- Extract provided
## start

How is the lack of coffee crops inclining the rate of poverty?

Due to the poor quality of coffee crops, many farmers are not able to export and make money off of coffee beans, which leads to an increase to the rate of poverty. Selling coffee beans is a way of life for many farmers and it is the only way to help raise money to support their families. According to the World Bank, 20 to 25 family farmers earn part of their income growing coffee. Most families are already digging themselves into poverty due to not having enough money for their kids’ education and for food. Major damages to coffee trees with exposure to more pesticides, which prevents families from making profit by exporting/selling coffee beans. In the article, “No magic bullet will solve international coffee crisis,” poverty has been going down dramatically - yet for those people connected to coffee, poverty increased by 2.4 percent, meanwhile poverty decreased by 15 percent for those with no connection to coffee. It is accurate that those who have access to coffee are less likely to be in poverty than those who don’t. The price of coffee is increasing due to the qualities of coffee, the deforestation rate is also increasing.

How does coffee production play a role in deforestation?

## end

- Information supplied
## start

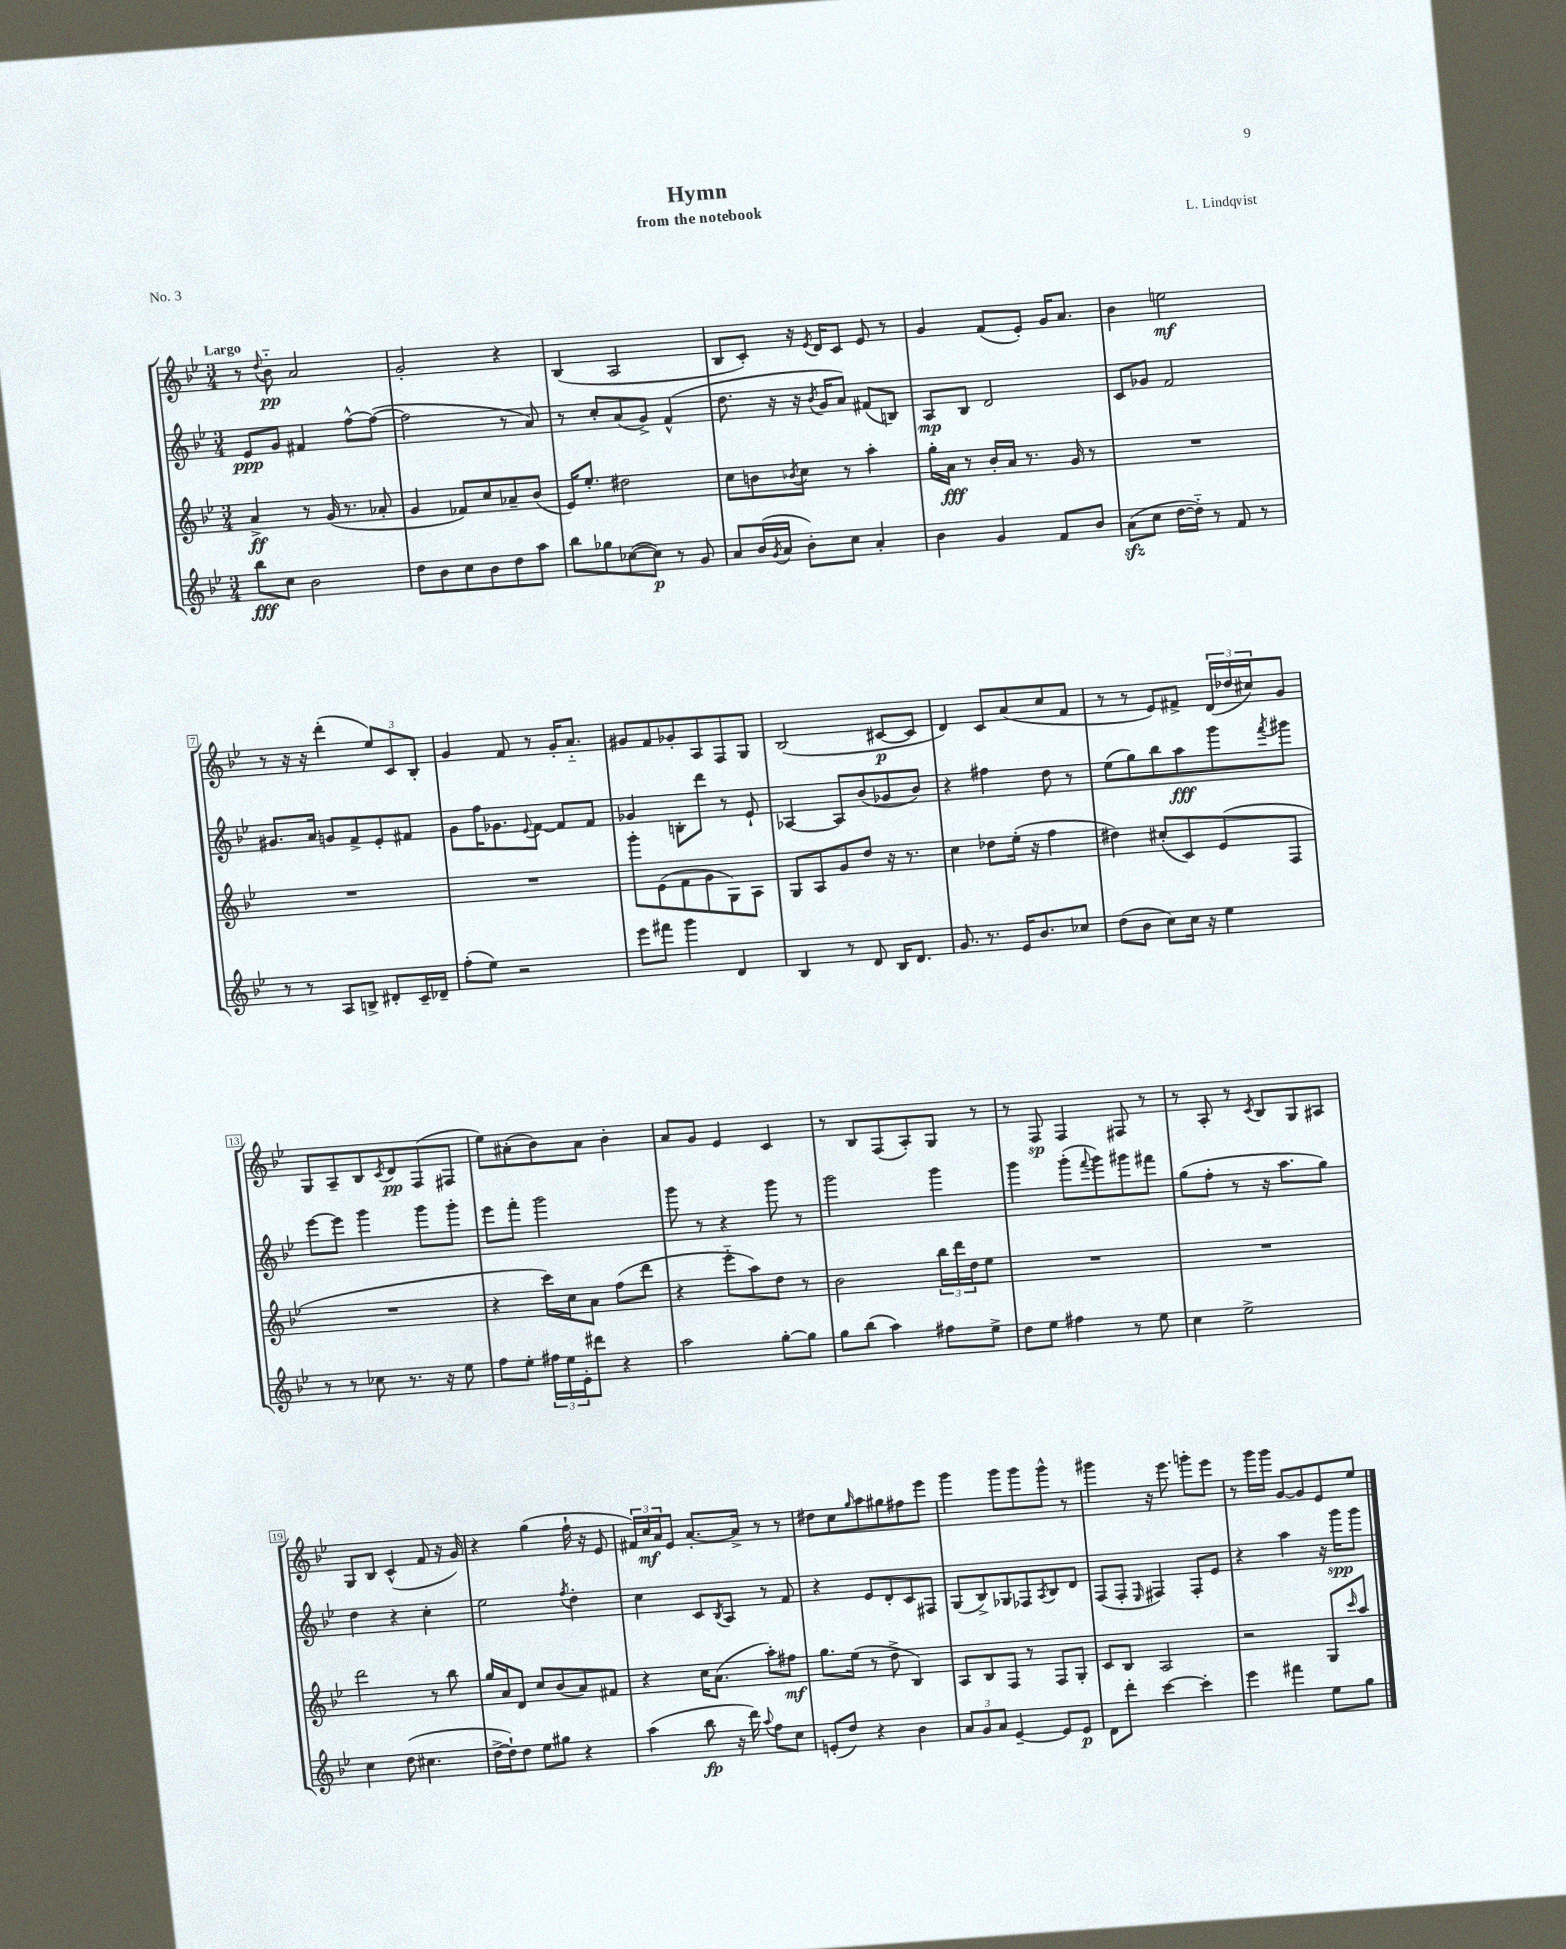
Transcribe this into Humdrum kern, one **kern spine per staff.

## end

- Work to do
[1] In the passage on coffee crops and poverty, by what percentage did poverty decrease for people with no connection to coffee?
[2] Extend the passage on coffee crops and poverty, starting after its final line.

- Exercise responses
[1] 15 percent

[2]
Due to the weather change, the coffee beans production is lacking, which leads to clearing more land in order to obtain coffee productivity. Producing high quality of coffee is almost impossible due to climate change; most lands are being dried up, which declines the coffee production. According to the article, “Future Demand and Climate Change,” Conservation International revealed, “Climate change have the potential to make coffee production a future driver of deforestation, which could threaten the last remaining intact tropical forests and the services.” Deforestation rate will double due to the demand of coffee production. Coffee producers may be the reason deforestation is happening even faster. “Coffee and its impact on People, Animals, and the Planet,” founded that 2.5 million acres of forest in Central America have been cleared to make way for coffee farming; 37 of the 50 countries in the world with the highest deforestation rates are also major coffee producers. If farmers are able to increase their productivity on existing coffee farms, deforestation rate will maintain the same.

Will coffee become extinct in the near future?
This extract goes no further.